ALTBalaji is an Indian subscription based video on demand platform which is a wholly owned subsidiary of Balaji Telefilms Ltd. Launched on 16 April 2017, ALTBalaji is the group's foray into the digital entertainment sphere to create original OTT content.

Platforms 
ALTBalaji is an Indian content-based video-on-demand platform. ALTBalaji is available across 32 different interfaces for its viewers. The content has been made available on mobile and Tablet Devices (Apple phone, Apple iPad, Android phone, Android tablet), Web browser (Desktop Browser), Chromecast, Android TV, Apple TV, Amazon Fire TV, Roku, and Windows (Windows PC, Windows Mobile, Windows tablet). The website indicates that the platform will showcase over 250 hours of original content with a new show every month, with 32 new shows lined up in the first year, featuring India's top actors and directors. The content bank also includes 100+ hours of kids' content as well as urban regional shows in Bengali, Hindi, Marathi, Punjabi, Tamil & many more languages.

[Supplied material]
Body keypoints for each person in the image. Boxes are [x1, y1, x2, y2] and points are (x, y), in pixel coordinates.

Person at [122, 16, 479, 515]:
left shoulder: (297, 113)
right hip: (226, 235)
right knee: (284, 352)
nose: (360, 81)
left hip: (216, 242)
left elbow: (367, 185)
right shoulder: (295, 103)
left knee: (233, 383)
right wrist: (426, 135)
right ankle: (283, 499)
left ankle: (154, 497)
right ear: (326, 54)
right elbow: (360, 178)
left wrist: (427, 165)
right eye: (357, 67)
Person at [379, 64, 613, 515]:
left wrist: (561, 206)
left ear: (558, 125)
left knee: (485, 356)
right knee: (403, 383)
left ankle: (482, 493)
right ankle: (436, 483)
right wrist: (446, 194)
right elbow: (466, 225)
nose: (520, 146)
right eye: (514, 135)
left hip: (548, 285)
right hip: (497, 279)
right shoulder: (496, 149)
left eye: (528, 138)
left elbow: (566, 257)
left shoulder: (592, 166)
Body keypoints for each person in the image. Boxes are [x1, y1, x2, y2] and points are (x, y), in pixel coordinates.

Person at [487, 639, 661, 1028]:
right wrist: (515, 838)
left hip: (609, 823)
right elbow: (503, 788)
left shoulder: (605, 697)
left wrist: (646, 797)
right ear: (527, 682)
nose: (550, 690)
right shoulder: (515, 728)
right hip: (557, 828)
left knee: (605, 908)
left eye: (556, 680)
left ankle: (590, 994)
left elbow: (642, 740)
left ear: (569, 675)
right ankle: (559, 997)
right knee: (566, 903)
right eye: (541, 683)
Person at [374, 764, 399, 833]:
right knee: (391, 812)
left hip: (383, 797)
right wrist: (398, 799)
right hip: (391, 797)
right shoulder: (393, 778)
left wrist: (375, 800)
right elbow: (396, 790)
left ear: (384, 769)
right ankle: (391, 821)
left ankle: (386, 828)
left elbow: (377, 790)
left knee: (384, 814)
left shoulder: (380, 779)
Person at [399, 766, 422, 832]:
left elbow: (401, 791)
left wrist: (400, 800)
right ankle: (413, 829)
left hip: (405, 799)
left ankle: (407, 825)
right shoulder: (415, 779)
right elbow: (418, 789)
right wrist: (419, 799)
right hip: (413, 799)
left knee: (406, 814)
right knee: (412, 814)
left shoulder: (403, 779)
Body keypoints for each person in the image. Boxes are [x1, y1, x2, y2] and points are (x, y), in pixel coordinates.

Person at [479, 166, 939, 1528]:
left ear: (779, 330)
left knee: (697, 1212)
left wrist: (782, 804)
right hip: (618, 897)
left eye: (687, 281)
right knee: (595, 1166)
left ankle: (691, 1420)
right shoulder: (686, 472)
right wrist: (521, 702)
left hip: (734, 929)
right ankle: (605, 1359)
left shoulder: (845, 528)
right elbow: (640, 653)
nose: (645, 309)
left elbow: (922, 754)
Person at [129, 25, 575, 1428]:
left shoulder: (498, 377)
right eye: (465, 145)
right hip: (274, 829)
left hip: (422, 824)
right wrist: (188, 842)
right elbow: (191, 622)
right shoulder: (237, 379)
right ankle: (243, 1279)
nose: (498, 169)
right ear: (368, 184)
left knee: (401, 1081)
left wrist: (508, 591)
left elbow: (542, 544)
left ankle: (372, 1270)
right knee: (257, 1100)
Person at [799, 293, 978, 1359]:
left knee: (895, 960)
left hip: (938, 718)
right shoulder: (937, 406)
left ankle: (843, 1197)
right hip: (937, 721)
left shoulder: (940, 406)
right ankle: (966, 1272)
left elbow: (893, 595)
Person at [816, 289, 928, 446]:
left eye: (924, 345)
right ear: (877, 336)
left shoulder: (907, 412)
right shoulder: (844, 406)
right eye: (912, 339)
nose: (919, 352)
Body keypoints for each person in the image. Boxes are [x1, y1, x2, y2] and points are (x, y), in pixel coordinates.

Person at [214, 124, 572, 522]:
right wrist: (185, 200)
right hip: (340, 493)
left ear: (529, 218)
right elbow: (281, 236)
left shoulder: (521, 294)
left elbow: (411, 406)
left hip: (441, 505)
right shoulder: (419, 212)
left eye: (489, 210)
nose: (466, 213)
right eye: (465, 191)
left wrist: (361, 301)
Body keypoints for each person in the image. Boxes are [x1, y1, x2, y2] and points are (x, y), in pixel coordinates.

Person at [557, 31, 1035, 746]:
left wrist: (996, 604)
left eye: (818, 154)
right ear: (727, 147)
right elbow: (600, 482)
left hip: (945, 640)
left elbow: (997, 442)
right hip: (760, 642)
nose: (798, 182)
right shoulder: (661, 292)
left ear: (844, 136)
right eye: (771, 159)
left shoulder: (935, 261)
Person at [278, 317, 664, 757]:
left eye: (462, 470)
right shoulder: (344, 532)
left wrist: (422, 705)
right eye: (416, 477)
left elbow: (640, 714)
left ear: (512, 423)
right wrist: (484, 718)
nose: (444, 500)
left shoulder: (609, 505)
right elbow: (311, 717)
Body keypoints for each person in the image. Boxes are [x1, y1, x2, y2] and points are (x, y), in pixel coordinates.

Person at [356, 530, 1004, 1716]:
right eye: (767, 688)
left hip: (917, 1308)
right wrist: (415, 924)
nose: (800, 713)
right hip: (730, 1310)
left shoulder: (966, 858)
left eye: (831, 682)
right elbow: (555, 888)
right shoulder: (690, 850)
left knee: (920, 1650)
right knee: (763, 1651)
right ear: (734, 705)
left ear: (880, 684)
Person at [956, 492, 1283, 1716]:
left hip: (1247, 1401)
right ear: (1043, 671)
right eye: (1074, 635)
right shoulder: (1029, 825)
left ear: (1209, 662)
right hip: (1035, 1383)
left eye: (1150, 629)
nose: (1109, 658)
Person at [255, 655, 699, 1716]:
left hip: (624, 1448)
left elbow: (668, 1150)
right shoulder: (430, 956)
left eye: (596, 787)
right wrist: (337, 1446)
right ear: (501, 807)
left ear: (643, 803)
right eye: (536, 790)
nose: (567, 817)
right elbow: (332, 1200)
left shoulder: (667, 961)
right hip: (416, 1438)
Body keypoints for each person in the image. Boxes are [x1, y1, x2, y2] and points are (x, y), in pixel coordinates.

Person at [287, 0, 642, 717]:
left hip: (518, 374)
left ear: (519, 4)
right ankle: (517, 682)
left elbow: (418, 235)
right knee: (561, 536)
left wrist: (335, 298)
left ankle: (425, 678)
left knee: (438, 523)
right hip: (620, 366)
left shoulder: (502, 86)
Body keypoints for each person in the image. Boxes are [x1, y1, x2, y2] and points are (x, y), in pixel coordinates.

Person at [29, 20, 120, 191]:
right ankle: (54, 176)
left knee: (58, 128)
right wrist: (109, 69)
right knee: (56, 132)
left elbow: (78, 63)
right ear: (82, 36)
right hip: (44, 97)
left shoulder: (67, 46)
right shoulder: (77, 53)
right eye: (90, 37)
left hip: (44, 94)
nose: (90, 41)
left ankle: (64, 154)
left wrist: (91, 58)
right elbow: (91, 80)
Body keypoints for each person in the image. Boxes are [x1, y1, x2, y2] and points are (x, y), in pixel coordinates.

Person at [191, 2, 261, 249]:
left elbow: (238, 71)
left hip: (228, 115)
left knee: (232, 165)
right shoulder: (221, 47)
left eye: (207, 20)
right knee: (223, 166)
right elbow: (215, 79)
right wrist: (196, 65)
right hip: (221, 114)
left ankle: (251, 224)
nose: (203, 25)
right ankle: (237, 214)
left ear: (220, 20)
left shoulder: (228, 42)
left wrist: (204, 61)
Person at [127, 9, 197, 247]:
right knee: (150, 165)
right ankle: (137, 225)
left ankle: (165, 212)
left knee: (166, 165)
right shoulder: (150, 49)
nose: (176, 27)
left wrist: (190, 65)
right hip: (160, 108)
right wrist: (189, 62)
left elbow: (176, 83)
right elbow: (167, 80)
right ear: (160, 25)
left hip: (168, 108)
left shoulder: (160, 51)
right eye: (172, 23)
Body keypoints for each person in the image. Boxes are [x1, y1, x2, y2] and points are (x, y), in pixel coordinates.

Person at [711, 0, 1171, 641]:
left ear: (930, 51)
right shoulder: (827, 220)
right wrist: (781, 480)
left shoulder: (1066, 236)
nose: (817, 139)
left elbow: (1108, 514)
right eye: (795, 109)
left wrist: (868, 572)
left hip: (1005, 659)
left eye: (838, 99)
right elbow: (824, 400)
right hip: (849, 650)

[Activity] According to the text about ALTBalaji, on what date was the platform launched?

[Answer for the task] 16 April 2017